Polícia e corrupção

Ao comentar com uma amiga que eu havia sido rude com um policial que havia me interpelado na estrada, ela mostrou-se surpresa por não esperar tão reação de minha parte. A verdade é que, a partir de minha experiência como jovem pobre da periferia de uma grande cidade, não tenho uma boa imagem da polícia. Há, evidentemente, profissionais justos e honestos, no entanto, tenho dúvida se representam a maioria. E aqui na África os exemplos que tenho também não são bons.

Recordo que certa vez, eu deveria ter uns treze anos, meus colegas e eu estávamos coletando no comércio local doações para uma festa na escola. Quando percebemos que nosso ônibus se aproximava do ponto de parada, deixamos às pressas a loja em que estávamos e fomos para o ônibus. Apenas alguns minutos depois, uma viatura da polícia fez com que o veículo parasse bruscamente. Fomos violentamente tirados do ônibus e colocados no chão para uma revista com armas apontadas para nós. Devo Recordá-los de que éramos adolescentes de não mais de treze ou catorze anos. Fomos considerados suspeitos de roubo à loja por termos corrido para entrarmos no ônibus. Não havia nenhuma queixa de roubo, nenhuma acusação, mas jovens pobres não podem correr para pegar o ônibus como todo mundo. Não foram mais truculentos conosco porque a mãe de um dos nossos estava no ônibus e pode nos defender. Talvez alguns pensem que esse foi um episódio isolado, no entanto, infelizmente tantos outros se deram e ouso dizer que essa é, infelizmente, uma rotina na vida de jovens pobres, pior ainda se forem negros.

Aqui no continente africano, com exceção do Marrocos, em uma distância de 10 km, pode haver diversas barreiras de diferentes setores da polícia. Se o condutor escapar de uma, cai em outra. Na maioria das barreiras, o motorista, ao receber o sinal do policial para parar, apenas alcança ao oficial, sem discrição alguma, certa quantia de dinheiro e parte. Às vezes, uma das partes tenta negociar, o motorista pode alegar que pagou alguns metros antes para outro policial e às vezes o policial pode alegar que é muito pouco o que está recebendo. Como a corda estoura sempre no lado mais fraco, são quase em vão as tentativas do motorista para não pagar.

__O que fazer__.
Prossiga com o texto sobre polícia e corrupção, começando logo após a última frase apresentada. O material a seguir é independente do texto sobre polícia e corrupção.

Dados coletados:
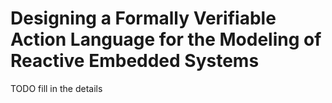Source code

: Designing a Formally Verifiable Action Language for the Modeling of Reactive Embedded Systems
=====================

TODO fill in the details

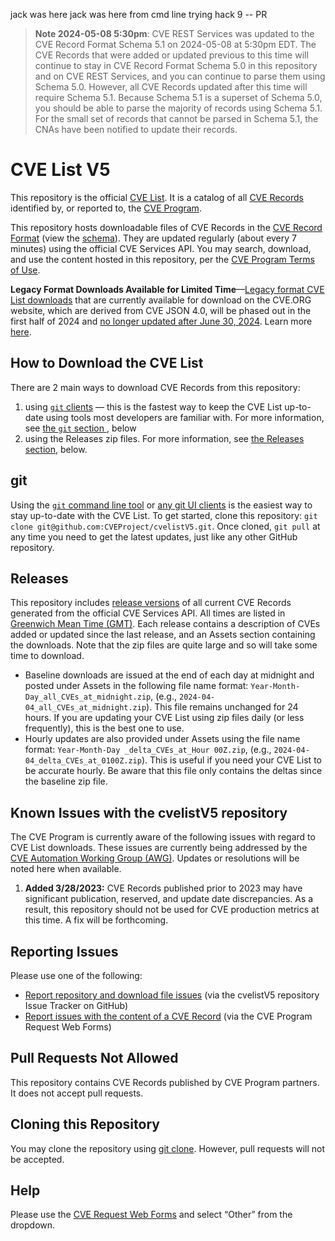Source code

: jack was here
jack was here from cmd line
trying hack 9 -- PR

> **Note 2024-05-08 5:30pm**:  CVE REST Services was updated to the CVE Record Format Schema 5.1 on 2024-05-08 at 5:30pm EDT. The CVE Records that were added or updated previous to this time will continue to stay in CVE Record Format Schema 5.0 in this repository and on CVE REST Services, and you can continue to parse them using Schema 5.0.  However, all CVE Records updated after this time will require Schema 5.1.  Because Schema 5.1 is a superset of Schema 5.0, you should be able to parse the majority of records using Schema 5.1.  For the small set of records that cannot be parsed in Schema 5.1, the CNAs have been notified to update their records.

# CVE List V5

This repository is the official [CVE List](https://www.cve.org/ResourcesSupport/Glossary?activeTerm=glossaryCVEList).  It is a catalog of all [CVE Records](https://www.cve.org/ResourcesSupport/Glossary?activeTerm=glossaryRecord) identified by, or reported to, the [CVE Program](https://www.cve.org/).

This repository hosts downloadable files of CVE Records in the [CVE Record Format](https://www.cve.org/AllResources/CveServices#cve-json-5) (view the [schema](https://github.com/CVEProject/cve-schema)). They are updated regularly (about every 7 minutes) using the official CVE Services API.  You may search, download, and use the content hosted in this repository, per the [CVE Program Terms of Use](https://www.cve.org/Legal/TermsOfUse).

**Legacy Format Downloads Available for Limited Time**—[Legacy format CVE List downloads](https://www.cve.org/Downloads#legacy-format) that are currently available for download on the CVE.ORG website, which are derived from CVE JSON 4.0, will be phased out in the first half of 2024 and [no longer updated after June 30, 2024](https://www.cve.org/Media/News/item/blog/2024/03/12/Phase-3-Deprecation-of-Legacy-Downloads-Underway). Learn more [here](https://www.cve.org/Media/News/item/blog/2024/03/12/Phase-3-Deprecation-of-Legacy-Downloads-Underway).

## How to Download the CVE List

There are 2 main ways to download CVE Records from this repository:
1. using [`git` clients](https://git-scm.com/) — this is the fastest way to keep the CVE List up-to-date using tools most developers are familiar with.  For more information, see [the `git` section ](#git), below
2. using the Releases zip files.  For more information, see [the Releases section](#releases), below.

## git

Using the [`git` command line tool](https://git-scm.com/) or [any git UI clients](https://git-scm.com/downloads/guis) is the easiest way to stay up-to-date with the CVE List.  To get started, clone this repository:  `git clone git@github.com:CVEProject/cvelistV5.git`.
Once cloned, `git pull` at any time you need to get the latest updates, just like any other GitHub repository.

## Releases

This repository includes [release versions](https://github.com/CVEProject/cvelistV5/releases) of all current CVE Records generated from the official CVE Services API. All times are listed in [Greenwich Mean Time (GMT)](https://en.wikipedia.org/wiki/Greenwich_Mean_Time).  Each release contains a description of CVEs added or updated since the last release, and an Assets section containing the downloads.  Note that the zip files are quite large and so will take some time to download.
* Baseline downloads are issued at the end of each day at midnight and posted under Assets in the following file name format: `Year-Month-Day_all_CVEs_at_midnight.zip`, (e.g., `2024-04-04_all_CVEs_at_midnight.zip`).  This file remains unchanged for 24 hours.  If you are updating your CVE List using zip files daily (or less frequently), this is the best one to use.
* Hourly updates are also provided under Assets using the file name format: `Year-Month-Day _delta_CVEs_at_Hour 00Z.zip`, (e.g., `2024-04-04_delta_CVEs_at_0100Z.zip`).  This is useful if you need your CVE List to be accurate hourly.  Be aware that this file only contains the deltas since the baseline zip file.

## Known Issues with the cvelistV5 repository

The CVE Program is currently aware of the following issues with regard to CVE List downloads. These issues are currently being addressed by the [CVE Automation Working Group (AWG)](https://www.cve.org/ProgramOrganization/WorkingGroups#AutomationWorkingGroupAWG). Updates or resolutions will be noted here when available.

1. **Added 3/28/2023:** CVE Records published prior to 2023 may have significant publication, reserved, and update date discrepancies. As a result, this repository should not be used for CVE production metrics at this time. A fix will be forthcoming. 

## Reporting Issues 

Please use one of the following: 

- [Report repository and download file issues](https://github.com/CVEProject/cvelistV5/issues) (via the cvelistV5 repository Issue Tracker on GitHub)
- [Report issues with the content of a CVE Record](https://cveform.mitre.org/) (via the CVE Program Request Web Forms) 

## Pull Requests Not Allowed 

This repository contains CVE Records published by CVE Program partners. It does not accept pull requests.

## Cloning this Repository

You may clone the repository using [git clone](https://github.com/git-guides/git-clone). However, pull requests will not be accepted. 

## Help

Please use the [CVE Request Web Forms](https://cveform.mitre.org/) and select “Other” from the dropdown.

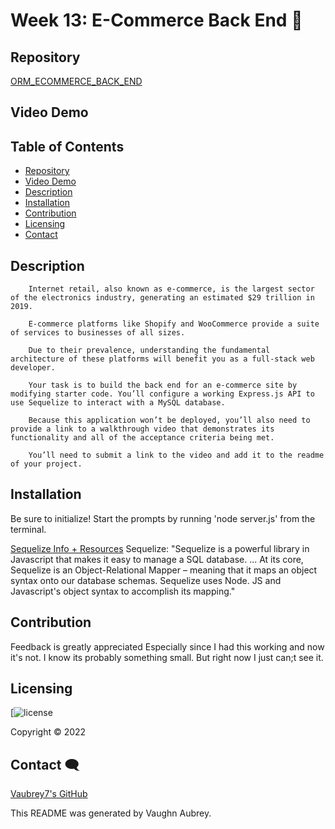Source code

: # Week 13: E-Commerce Back End 🛒 #

## Repository 

[ORM_ECOMMERCE_BACK_END](https://vaubrey7.github.io/ORM_Ecommerce_Back_End/)


## Video Demo 




## Table of Contents ##

- [Repository](#Repository-)
- [Video Demo](#Video-Demo-)
- [Description](#Description-)
- [Installation](#Installation-)
- [Contribution](#Contribution-)
- [Licensing](#Licensing-)
- [Contact](#Contact-)

## Description 

        Internet retail, also known as e-commerce, is the largest sector of the electronics industry, generating an estimated $29 trillion in 2019.
        
        E-commerce platforms like Shopify and WooCommerce provide a suite of services to businesses of all sizes.
        
        Due to their prevalence, understanding the fundamental architecture of these platforms will benefit you as a full-stack web developer.
        
        Your task is to build the back end for an e-commerce site by modifying starter code. You’ll configure a working Express.js API to use Sequelize to interact with a MySQL database.

        Because this application won’t be deployed, you’ll also need to provide a link to a walkthrough video that demonstrates its functionality and all of the acceptance criteria being met. 
        
        You’ll need to submit a link to the video and add it to the readme of your project.


## Installation 

Be sure to initialize! Start the prompts by running 'node server.js' from the terminal.

[Sequelize Info + Resources](https://gist.github.com/zcaceres/742744b708393c022703b615d1bffbb1)
Sequelize: "Sequelize is a powerful library in Javascript that makes it easy to manage a SQL database. ... At its core, Sequelize is an Object-Relational Mapper – meaning that it maps an object syntax onto our database schemas. Sequelize uses Node. JS and Javascript's object syntax to accomplish its mapping."


## Contribution 

Feedback is greatly appreciated Especially since I had this working and now it's not. I know its probably something small. But right now I just can;t see it.


## Licensing 

[![license](MIT)


Copyright &copy; 2022


## Contact 🗨

[Vaubrey7's GitHub](https://github.com/vaubrey7)

This README was generated by Vaughn Aubrey.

__Resultado do exercício__.
Na Guiné-Bissau, em alguns vilarejos, um imposto não oficial é cobrado por policiais aos vendedores ambulantes. Por que vocês não protestam contra a ação da polícia? Questionei certa vez um jovem que conversava comigo – e suas respostas, para minha surpresa, revelaram grande empatia para com os que o oprimiam. Eles recebem um salário muito pequeno, às vezes ficam meses sem receber. Se não cobrarem propinas, não podem sustentar suas famílias – afirmou o rapaz. A corrupção policial é tão grande e tão recorrente que parece ser vista como natural. Na Libéria, há, inclusive, próximo às barreiras, grandes painéis com desenhos ilustrativos indicando que é crime pedir ou oferecer propina, o que indica que as autoridades governamentais estão cientes dessa realidade. Certamente não será um outdoor que irá mudar ou impedir essa prática.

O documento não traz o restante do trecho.